Trends sind kurzlebige Zeitgenossen. Sie tauchen auf, entfachen einen raschen und intensiven Hype und geraten dann ebenso schnell wieder in Vergessenheit. So geschehen beispielsweise mit dem weltweiten Phänomen „Pokémon Go“. Oder auch mit Jugendwörtern des Jahres, wobei sie statt Begeisterung eher immer wieder Spott angesichts ihrer Realitätsferne ernten.
So dachte ich zumindest – bis sich mir unlängst die Wiederkehr dieser beiden Erscheinungen offenbarte. Es geschah abends am Eingang des Heidelberger Bergfriedhofs. Zwei ältere Herrschaften jenseits der Siebzig schlichen im Dunkeln um das verschlossene Eingangstor des Friedhofs herum, versuchten vergeblich ins Innere zu gelangen, und wollten dann an der nächsten Ampel die Straßenseite wechseln. Sie verpassten jedoch prompt die erste Grünphase, da sie in einer geradezu sinnbildlichen Verkörperung des Jugendworts des Jahres 2015, „Smombie“, zu sehr mit den Smartphones beschäftigt waren, die sie sich beide dicht vors Gesicht hielten und dabei eifrig auf den Displays herumtippten. „Smombie“, eine hanebüchene Verknotung von „Smartphone“ und „Zombie“, sollte angeblich eine Bezeichnung für von ihren portablen Begleitern entseelte Jugendliche darstellen. Doch hier waren ausgerechnet Senioren die Opfer ihres übermäßigen Medienkonsums. Aber es kam noch besser: Nachdem die beiden schließlich erfolgreich die Straße überquert hatten, stellte sich heraus, dass sie – man glaubt es kaum – bei ihrem Abendspaziergang nicht mit ihren Enkeln chatteten, sondern eifrig in „Pokémon Go“ auf virtuelle Taschenmonster in der Umgebung Jagd machten. Die Suche nach Beute ließ sie ziellos in der Gegend herumstreunen, immer bereit, mit hektischen Wischbewegungen Pokébälle zu schleudern.
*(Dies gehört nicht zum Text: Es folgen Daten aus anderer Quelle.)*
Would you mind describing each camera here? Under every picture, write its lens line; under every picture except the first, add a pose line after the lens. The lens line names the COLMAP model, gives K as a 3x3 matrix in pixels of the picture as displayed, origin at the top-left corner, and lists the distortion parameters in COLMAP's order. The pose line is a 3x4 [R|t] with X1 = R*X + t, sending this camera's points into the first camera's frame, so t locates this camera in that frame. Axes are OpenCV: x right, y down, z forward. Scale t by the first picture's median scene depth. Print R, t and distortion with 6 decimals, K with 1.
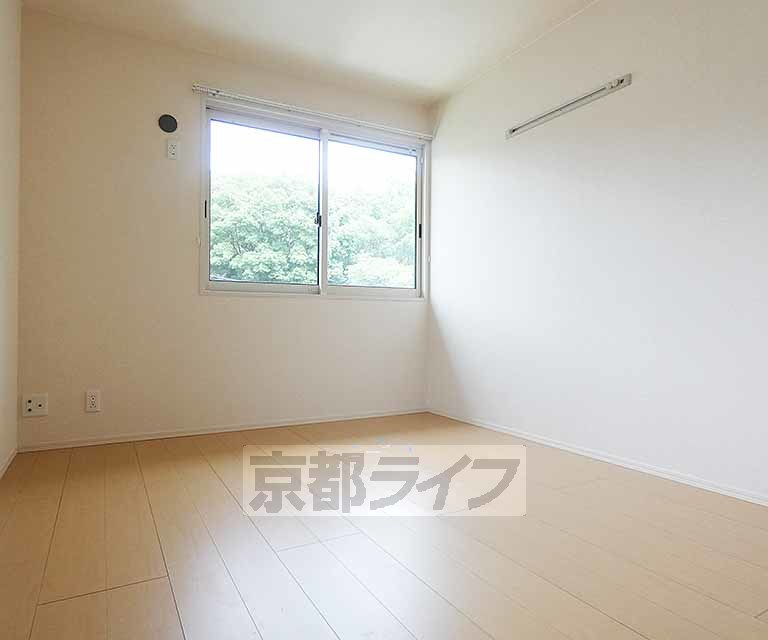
lens RADIAL K [[495.4, 0, 384.0], [0, 495.4, 320.0], [0, 0, 1]] dist [0.003417, -0.000006]
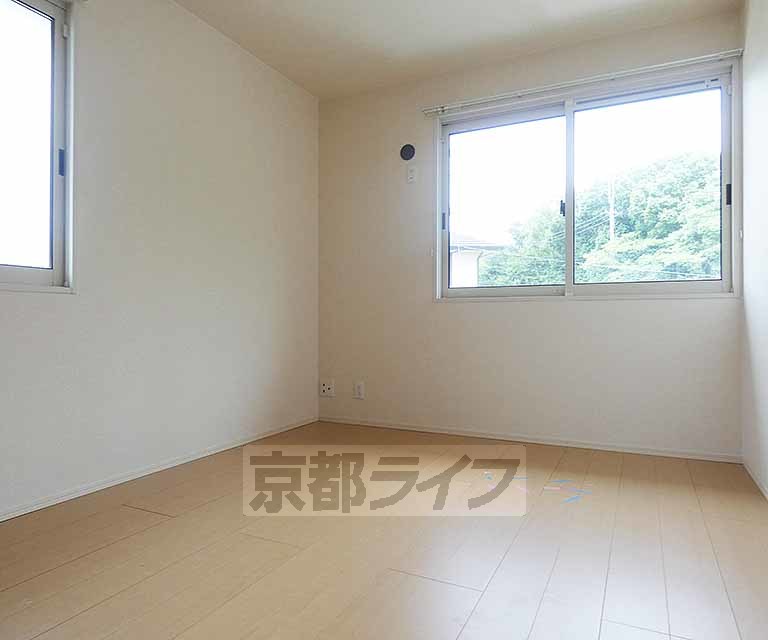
lens RADIAL K [[519.7, 0, 384.0], [0, 519.7, 320.0], [0, 0, 1]] dist [-0.004120, -0.006295]
pose [[0.570239, -0.003655, -0.821471, 0.429888], [0.003487, 0.999992, -0.002028, -0.009715], [0.821471, -0.001708, 0.570247, 0.236638]]
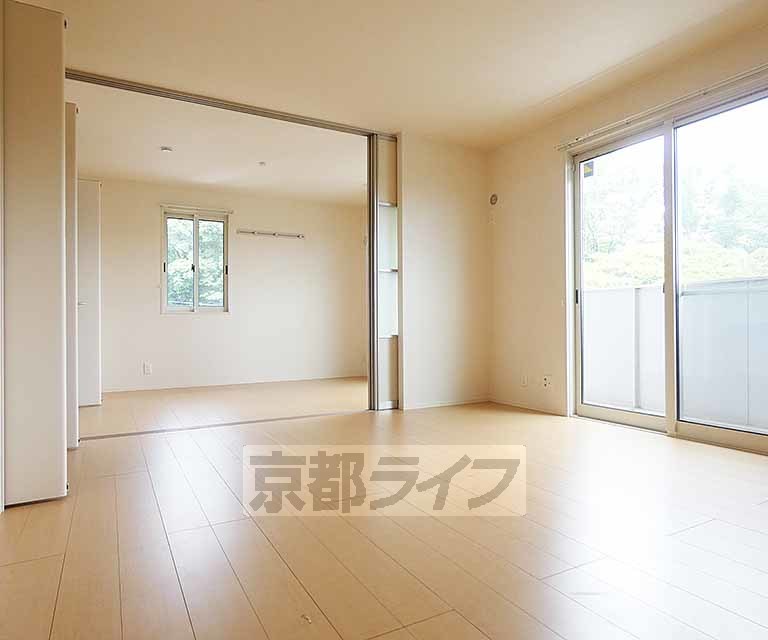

Was sie dabei auf dem Bergfriedhof wollten, wird man wohl nie erfahren – vielleicht sollte ja zu später Stunde am Grab Max Webers ein besonders charismatisches, pardon, legendäres Exemplar erscheinen. Doch eines hat sich dabei gezeigt: Auch vermeintlich beerdigte Trends kehren manchmal auf den unwahrscheinlichsten Wegen wieder in die Welt zurück.